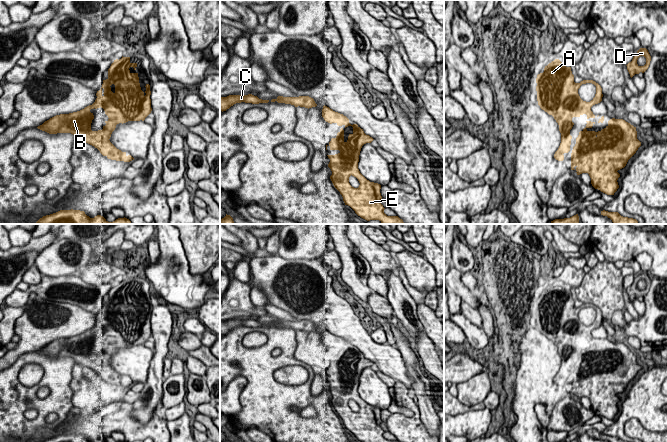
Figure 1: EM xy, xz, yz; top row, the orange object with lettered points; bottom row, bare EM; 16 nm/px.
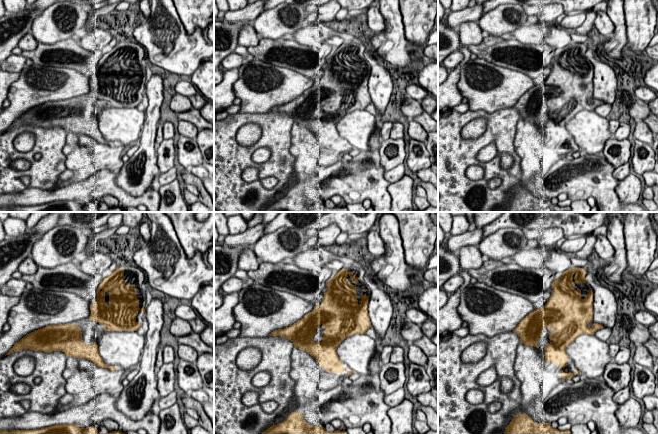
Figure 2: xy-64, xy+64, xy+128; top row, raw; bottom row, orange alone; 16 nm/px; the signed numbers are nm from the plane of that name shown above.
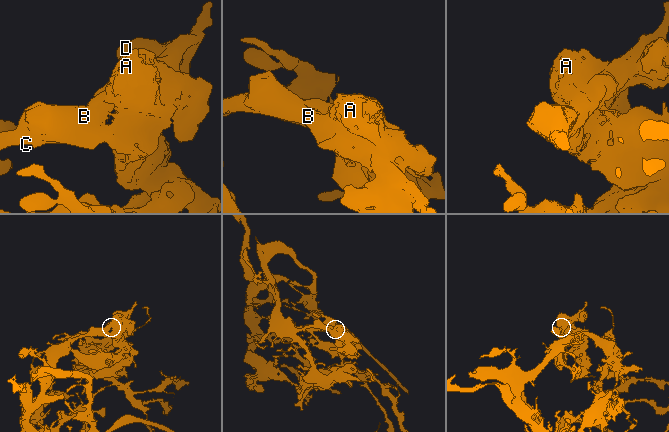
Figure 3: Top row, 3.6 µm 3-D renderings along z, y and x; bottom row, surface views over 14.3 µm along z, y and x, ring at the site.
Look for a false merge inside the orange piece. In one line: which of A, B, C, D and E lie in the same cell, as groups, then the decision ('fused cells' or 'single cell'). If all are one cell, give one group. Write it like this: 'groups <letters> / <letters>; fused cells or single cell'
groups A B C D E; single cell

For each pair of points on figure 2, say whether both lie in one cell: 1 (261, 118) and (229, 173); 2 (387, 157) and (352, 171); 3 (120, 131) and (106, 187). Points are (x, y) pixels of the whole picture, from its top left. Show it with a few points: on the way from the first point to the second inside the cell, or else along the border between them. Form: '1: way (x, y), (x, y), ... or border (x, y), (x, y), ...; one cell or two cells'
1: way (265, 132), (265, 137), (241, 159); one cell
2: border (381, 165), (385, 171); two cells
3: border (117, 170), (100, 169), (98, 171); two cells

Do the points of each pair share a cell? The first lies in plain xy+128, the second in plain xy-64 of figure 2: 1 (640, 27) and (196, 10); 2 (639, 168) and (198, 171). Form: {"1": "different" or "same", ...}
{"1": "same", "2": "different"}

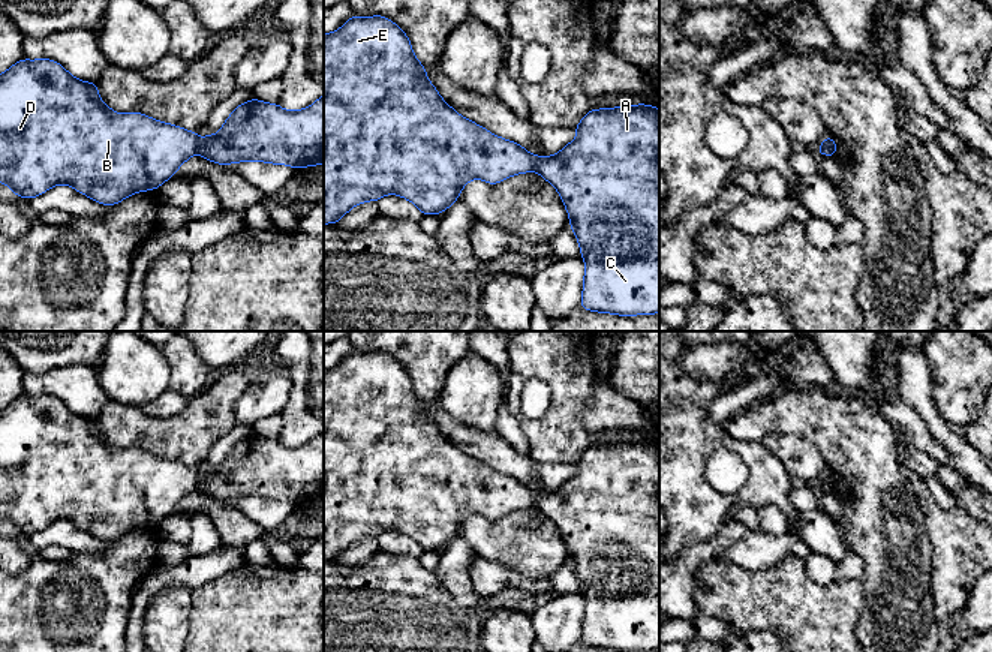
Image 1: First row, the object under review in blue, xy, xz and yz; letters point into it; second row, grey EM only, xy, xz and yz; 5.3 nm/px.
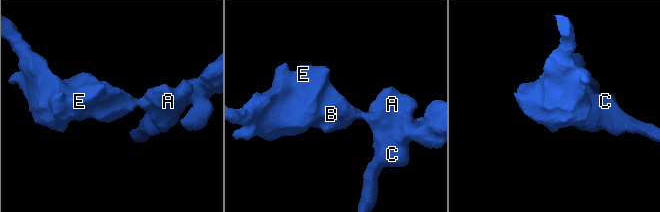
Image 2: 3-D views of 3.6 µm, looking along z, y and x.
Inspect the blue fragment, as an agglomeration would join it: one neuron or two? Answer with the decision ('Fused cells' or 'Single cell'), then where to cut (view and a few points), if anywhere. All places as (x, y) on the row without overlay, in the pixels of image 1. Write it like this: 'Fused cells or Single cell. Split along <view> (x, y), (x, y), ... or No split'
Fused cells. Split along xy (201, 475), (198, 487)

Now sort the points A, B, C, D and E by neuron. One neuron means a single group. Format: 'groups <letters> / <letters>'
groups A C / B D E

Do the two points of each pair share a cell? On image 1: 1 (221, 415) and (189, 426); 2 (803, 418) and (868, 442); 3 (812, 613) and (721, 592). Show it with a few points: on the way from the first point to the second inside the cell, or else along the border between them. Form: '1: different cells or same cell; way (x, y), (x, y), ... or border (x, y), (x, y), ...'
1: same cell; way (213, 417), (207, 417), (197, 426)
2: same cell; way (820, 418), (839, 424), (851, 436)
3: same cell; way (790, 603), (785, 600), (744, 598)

········

Everything in the records goes into your answer exactly, except the pictures.

- SOLUTION BELOW -
Figure 1: EM xy, xz, yz; top row, the orange object with lettered points; bottom row, bare EM; 16 nm/px.
Figure 2: xy-64, xy+64, xy+128; top row, raw; bottom row, orange alone; 16 nm/px; the signed numbers are nm from the plane of that name shown above.
Figure 3: Top row, 3.6 µm 3-D renderings along z, y and x; bottom row, surface views over 14.3 µm along z, y and x, ring at the site.
Look for a false merge inside the orange piece. In one line: which of A, B, C, D and E lie in the same cell, as groups, then the decision ('fused cells' or 'single cell'). If all are one cell, give one group. Write it like this: 'groups <letters> / <letters>; fused cells or single cell'
groups A B C D E; single cell

For each pair of points on figure 2, say whether both lie in one cell: 1 (261, 118) and (229, 173); 2 (387, 157) and (352, 171); 3 (120, 131) and (106, 187). Points are (x, y) pixels of the whole picture, from its top left. Show it with a few points: on the way from the first point to the second inside the cell, or else along the border between them. Form: '1: way (x, y), (x, y), ... or border (x, y), (x, y), ...; one cell or two cells'
1: way (265, 132), (265, 137), (241, 159); one cell
2: border (381, 165), (385, 171); two cells
3: border (117, 170), (100, 169), (98, 171); two cells

Do the points of each pair share a cell? The first lies in plain xy+128, the second in plain xy-64 of figure 2: 1 (640, 27) and (196, 10); 2 (639, 168) and (198, 171). Form: {"1": "different" or "same", ...}
{"1": "same", "2": "different"}

Image 1: First row, the object under review in blue, xy, xz and yz; letters point into it; second row, grey EM only, xy, xz and yz; 5.3 nm/px.
Image 2: 3-D views of 3.6 µm, looking along z, y and x.
Inspect the blue fragment, as an agglomeration would join it: one neuron or two? Answer with the decision ('Fused cells' or 'Single cell'), then where to cut (view and a few points), if anywhere. All places as (x, y) on the row without overlay, in the pixels of image 1. Write it like this: 'Fused cells or Single cell. Split along <view> (x, y), (x, y), ... or No split'
Fused cells. Split along xy (201, 475), (198, 487)

Now sort the points A, B, C, D and E by neuron. One neuron means a single group. Format: 'groups <letters> / <letters>'
groups A C / B D E

Do the two points of each pair share a cell? On image 1: 1 (221, 415) and (189, 426); 2 (803, 418) and (868, 442); 3 (812, 613) and (721, 592). Show it with a few points: on the way from the first point to the second inside the cell, or else along the border between them. Form: '1: different cells or same cell; way (x, y), (x, y), ... or border (x, y), (x, y), ...'
1: same cell; way (213, 417), (207, 417), (197, 426)
2: same cell; way (820, 418), (839, 424), (851, 436)
3: same cell; way (790, 603), (785, 600), (744, 598)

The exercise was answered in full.